蔦監督や池田高校野球部の思い出話に花を咲かせたトークイベント=横浜市

 池田高校野球部元監督の故蔦文也さんを取り上げたドキュメンタリー映画「蔦監督-高校野球を変えた男の真実」の上映会と、同部OBで元横浜の畠山準さん(53)、元巨人の水野雄仁さん(52)らのトークイベントが10日、横浜市の横浜薬科大で行われた。

 神奈川県内の野球関係者ら約1400人が参加。上演後、同映画を撮った故蔦監督の孫の蔦哲一朗監督(33)があいさつし「大勢の方に集まってもらえて天国の祖父も喜んでいる」と感謝を述べた。

 トークイベントでは、畠山さん、水野さんのほか、池田高校が優勝した1983年春の選抜大会決勝で対戦した横浜商業高校野球部元監督の古屋文雄さん(73)、元中日投手の三浦将明さん(52)らが登壇。

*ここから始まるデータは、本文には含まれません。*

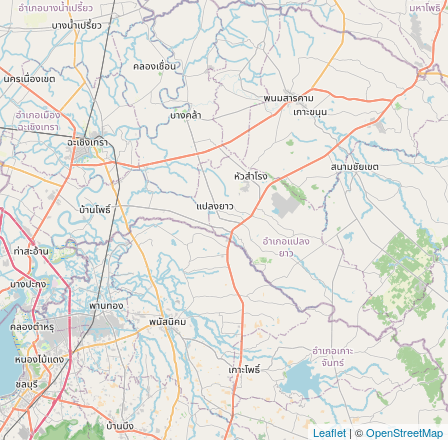
Leaflet
| ©
OpenStreetMap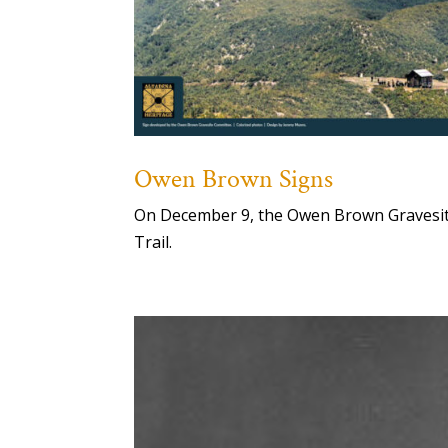
Owen Brown Signs
On December 9, the Owen Brown Gravesite 
Trail.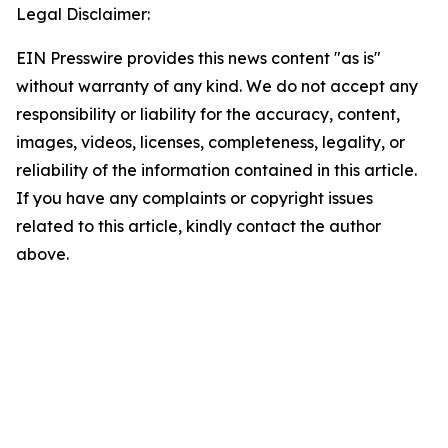
Legal Disclaimer:
EIN Presswire provides this news content "as is"
without warranty of any kind. We do not accept any
responsibility or liability for the accuracy, content,
images, videos, licenses, completeness, legality, or
reliability of the information contained in this article.
If you have any complaints or copyright issues
related to this article, kindly contact the author
above.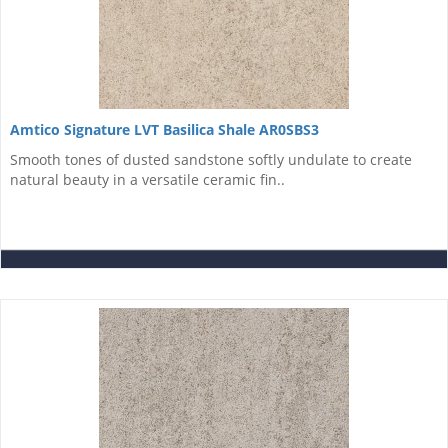
Amtico Signature LVT Basilica Shale AR0SBS3
Smooth tones of dusted sandstone softly undulate to create
natural beauty in a versatile ceramic fin..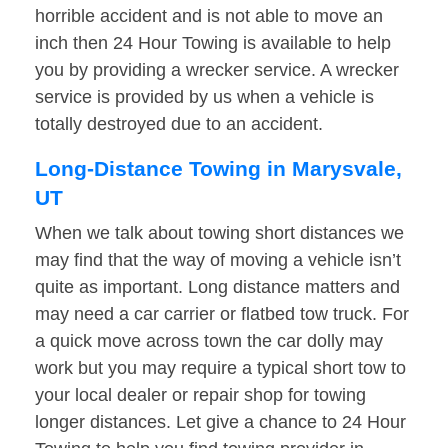
horrible accident and is not able to move an
inch then 24 Hour Towing is available to help
you by providing a wrecker service. A wrecker
service is provided by us when a vehicle is
totally destroyed due to an accident.
Long-Distance Towing in Marysvale,
UT
When we talk about towing short distances we
may find that the way of moving a vehicle isn’t
quite as important. Long distance matters and
may need a car carrier or flatbed tow truck. For
a quick move across town the car dolly may
work but you may require a typical short tow to
your local dealer or repair shop for towing
longer distances. Let give a chance to 24 Hour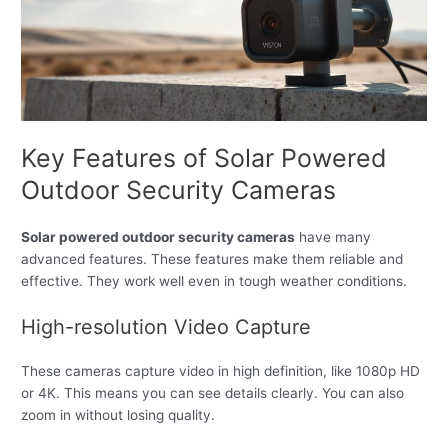
Key Features of Solar Powered
Outdoor Security Cameras
Solar powered outdoor security cameras
have many
advanced features. These features make them reliable and
effective. They work well even in tough weather conditions.
High-resolution Video Capture
These cameras capture video in high definition, like 1080p HD
or 4K. This means you can see details clearly. You can also
zoom in without losing quality.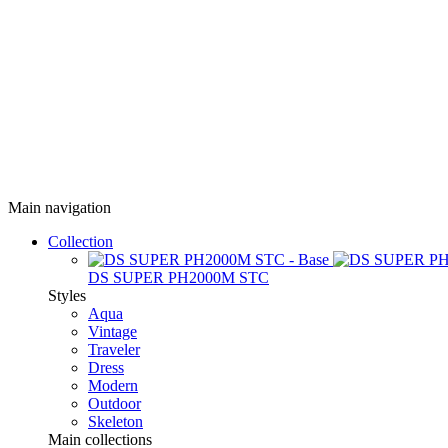
Main navigation
Collection
DS SUPER PH2000M STC
Styles
Aqua
Vintage
Traveler
Dress
Modern
Outdoor
Skeleton
Main collections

古屋さんは「蔦監督は憧れの人。われわれとは力が違っていて、100年たっても勝てないと思った」と振り返った。

 水野さんは「蔦監督は日々の練習ではとても厳しく選手はピリピリしていた。試合では緊張から解放されて笑顔でプレーできた」と懐かしんだ。

 上映会は、同大を運営する都築学園グループの創始者が、美馬市出身の都築頼助、石井町出身の貞枝夫妻=いずれも故人=であることなどが縁で行われた。